**Exercise:** Copy the lines below word for word, leaving out the pictures.

**Data block:**
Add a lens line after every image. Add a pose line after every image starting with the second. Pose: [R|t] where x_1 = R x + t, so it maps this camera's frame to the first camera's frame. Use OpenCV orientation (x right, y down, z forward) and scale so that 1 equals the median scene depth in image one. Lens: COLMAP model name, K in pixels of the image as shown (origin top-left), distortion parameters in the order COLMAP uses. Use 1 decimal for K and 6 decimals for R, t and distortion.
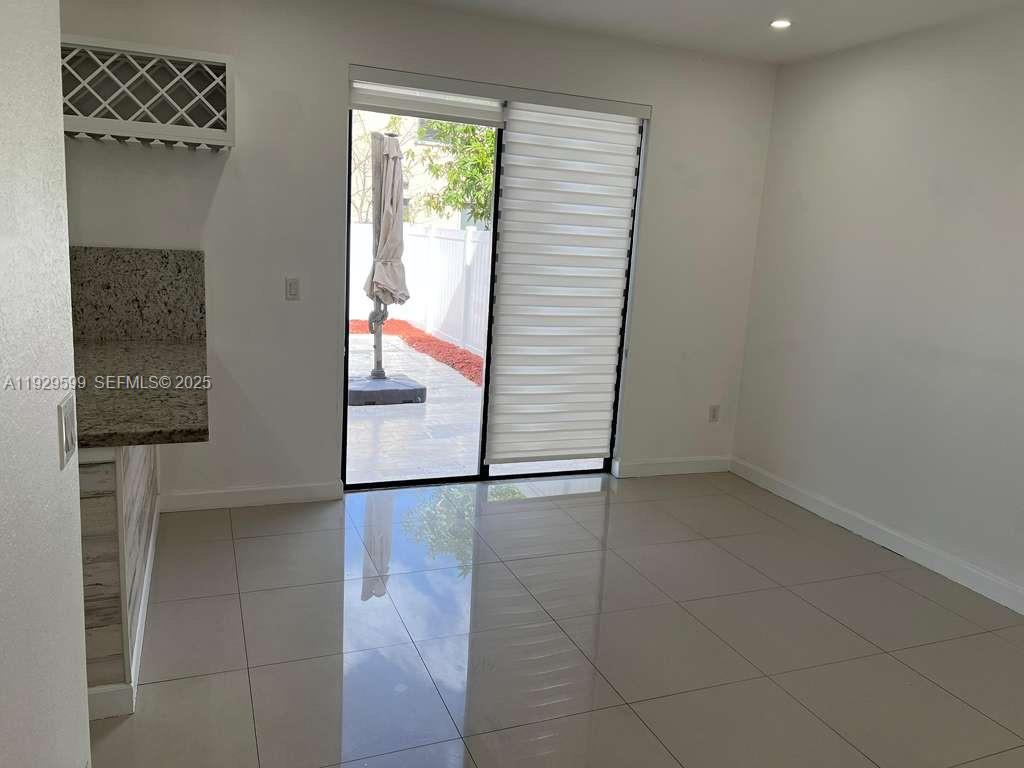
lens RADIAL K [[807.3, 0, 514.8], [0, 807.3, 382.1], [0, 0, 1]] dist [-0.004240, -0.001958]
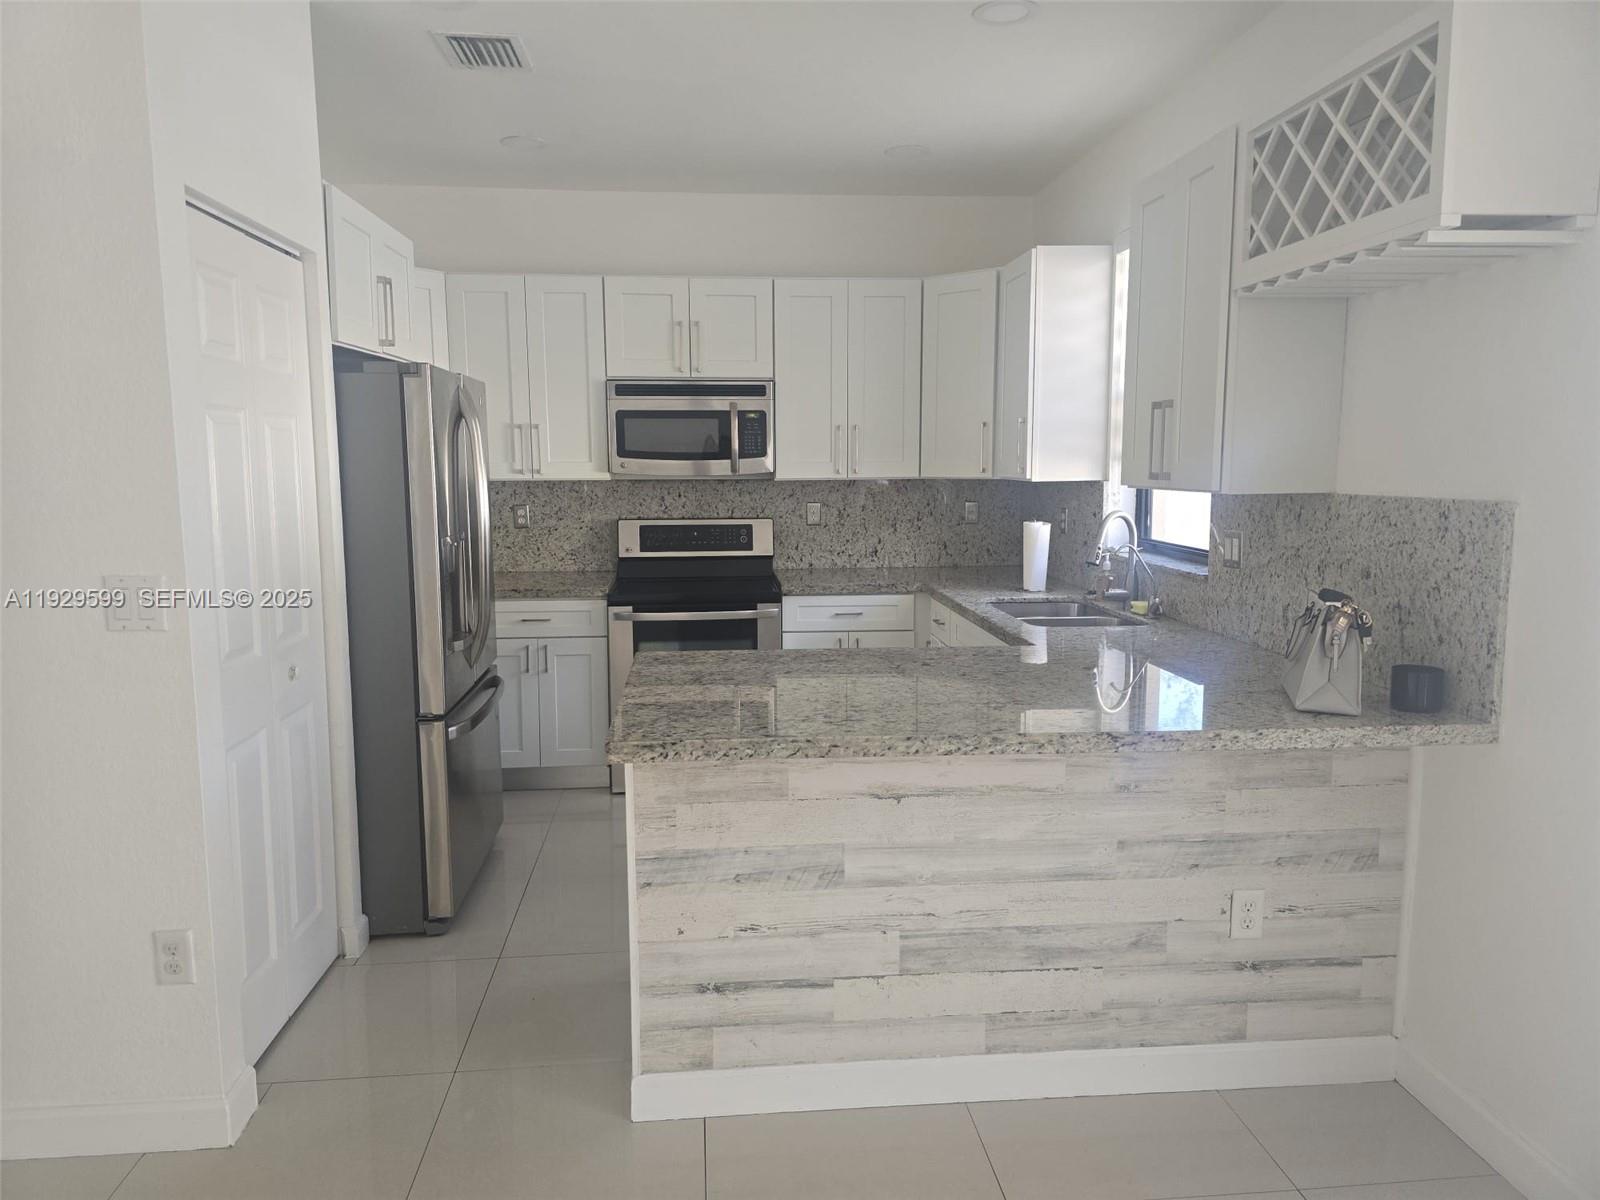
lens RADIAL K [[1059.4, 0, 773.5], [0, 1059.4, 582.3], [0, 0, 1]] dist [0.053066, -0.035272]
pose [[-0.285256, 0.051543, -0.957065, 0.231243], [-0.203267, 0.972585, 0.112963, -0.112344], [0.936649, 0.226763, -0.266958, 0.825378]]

**Solution for this exercise:**
Add a lens line after every image. Add a pose line after every image starting with the second. Pose: [R|t] where x_1 = R x + t, so it maps this camera's frame to the first camera's frame. Use OpenCV orientation (x right, y down, z forward) and scale so that 1 equals the median scene depth in image one. Lens: COLMAP model name, K in pixels of the image as shown (origin top-left), distortion parameters in the order COLMAP uses. Use 1 decimal for K and 6 decimals for R, t and distortion.
lens RADIAL K [[807.3, 0, 514.8], [0, 807.3, 382.1], [0, 0, 1]] dist [-0.004240, -0.001958]
lens RADIAL K [[1059.4, 0, 773.5], [0, 1059.4, 582.3], [0, 0, 1]] dist [0.053066, -0.035272]
pose [[-0.285256, 0.051543, -0.957065, 0.231243], [-0.203267, 0.972585, 0.112963, -0.112344], [0.936649, 0.226763, -0.266958, 0.825378]]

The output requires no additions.